O Exorcista – 2ª e última temporada
Série reinventa a mitologia, mas sente o peso do legado
Depois de uma excelente primeira temporada, que dava continuidade a trama de Regan no presente (mantendo a essência do filme original), o segundo ano de O Exorcista precisou fazer escolhas complexas ao se distanciar de uma história que já foi contada, para dar andamento a jornada dos padres exorcistas Tomas e Marcus. Agora, distantes dos grandes centros urbanos, a dupla segue pelo meio oeste americano tentando realizar um exorcismo. Enquanto isso, o marido xerife e os demais cidadãos tentam impedi-los, por não compreender a ação. No Vaticano, a conspiração demoníaca continua se desenvolvendo, com um cauteloso Benett tentando impedir tal avanço.

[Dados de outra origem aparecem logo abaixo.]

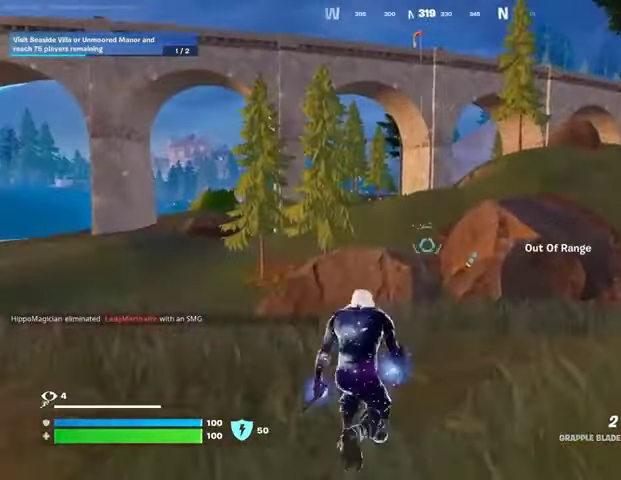
{"buttons": ["L2"], "left_stick": "up-left", "right_stick": "center", "events": [[33, "R1", "down"], [100, "right_stick", "up"], [133, "R1", "up"], [167, "right_stick", "center"], [200, "R1", "down"], [200, "left_stick", "up-right"], [300, "R1", "up"], [333, "left_stick", "up"], [433, "left_stick", "up-left"], [500, "L2", "down"]]}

Mas é no lar de adoção no meio de uma ilha que o coração do seriado se encontra. Agora temos o personagem do lutuoso Andy Kim (interpretado pelo sempre inspirado John Cho). Ele está rodeado de crianças com personalidades distintas, que ajudam a compor o complicado mosaico que vai se formando. Então algo de sombrio desperta (ou não, afinal sempre esteve ali). Assim, temos a adolescente rebelde (na pele de Brianna Hildebrand, que esteve nos dois filmes do “Deadpool”), o menino cego, o mais bobão, o cristão, entre outros, incluindo aí uma menina que tinha sido diagnosticada erroneamente como possuída e depois passa a integrar tal família.

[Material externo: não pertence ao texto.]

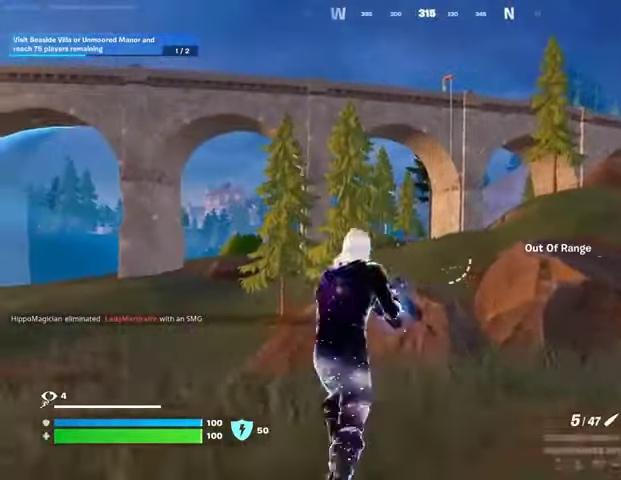
{"buttons": ["L2"], "left_stick": "down-left", "right_stick": "center", "events": [[33, "left_stick", "up-right"], [167, "left_stick", "center"], [233, "left_stick", "left"], [433, "left_stick", "down-left"]]}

A dinâmica que essa subtrama causa no plot principal é interessante, porque a todo momento deixa a dúvida de quem será o incorporado da vez, um suspense que é sustentado até o meio da temporada, quando chega a primeira revelação (com nível de impacto semelhante ao que aconteceu no primeiro ano) e então várias perspectivas mudam, aqui, à lá O Sexto Sentido.
O Exorcista – 2ª Temporada
Mesmo que o enredo se reinvente para trazer novos dinamismos, é inegável notar o quão descaracterizada a série fica em alguns momentos, como no ótimo começo, do já citado exorcismo em uma caminhonete, depois galpão. Remete imediatamente a série Supernatural, mas não a consagrada adaptação de William Peter Blatty. Toda a conspiração do Vaticano, por mais intrigante e grandiosa que seja, se distancia ainda mais dos mitos consagrados tanto no filme de 1973, quanto na primeira temporada. Portanto, é com o lar adotivo de Kim e seu drama muitíssimo bem realizado, que a série renova sua identidade. Mesmo que ainda um pouco desfigurada do que esperamos de tal produção.
Alfonso Herrera e Ben Daniels estão mais à vontade do que nunca em seus papeis de exorcistas. Eles seguem dramas próprios e tem um desenvolvimento distinto. Padre Tomas se vê no dilema de seus novos dons (ou seria uma maldição); e o excomungado Marcus não consegue mais ouvir a Deus e acaba criando um novo relacionamento na ilha onde o mal reside. A adesão das moças Li Jun Li e Zuleikha Robinson ao elenco é um acerto, pois Rose e Mouse trazem performances que contribuem para o andamento da trama e expansão daquela mitologia.
Não só o drama é bem trabalhado e melancólico na medida, como a execução do terror (ora psicológico, ora gore) aumenta na escala. Os efeitos invadem a narrativa no tempo certo. Entre os trunfos da produção, ainda temos os pesadelos que servem para confundir tanto personagens quanto o espectador. Afinal, nunca temos certeza do real ou imaginário. Em dado momento e pelo uso excessivo, tal recurso acaba se desgastando, mas nunca deixa de ter serventia no roteiro.
Conclusão…
Os dez episódios acabaram sendo um ônus para a série que, da metade para o final, demonstra certo desgaste. A história se enrola em um clímax alongado, mas a recompensa chega mesmo assim, com desfechos emocionantes, improváveis e poderosos, preservando o trabalho digno que Jeremy Slater concebeu desde o princípio. É uma pena, portanto, que a Fox tenha cancelado o seriado. Falando sobre depressão, homossexualidade, autismo e variados tipos de abuso, O Exorcista jamais perde seu valor de entretenimento e fornece um terror de classe. Melhor do que mais da metade dos filmes de terror contemporâneo.
O legado, mesmo descaracterizado, acabou prestando tributo ao original e essa compreensão da essência é que tornou a falecida série em um material de primeira.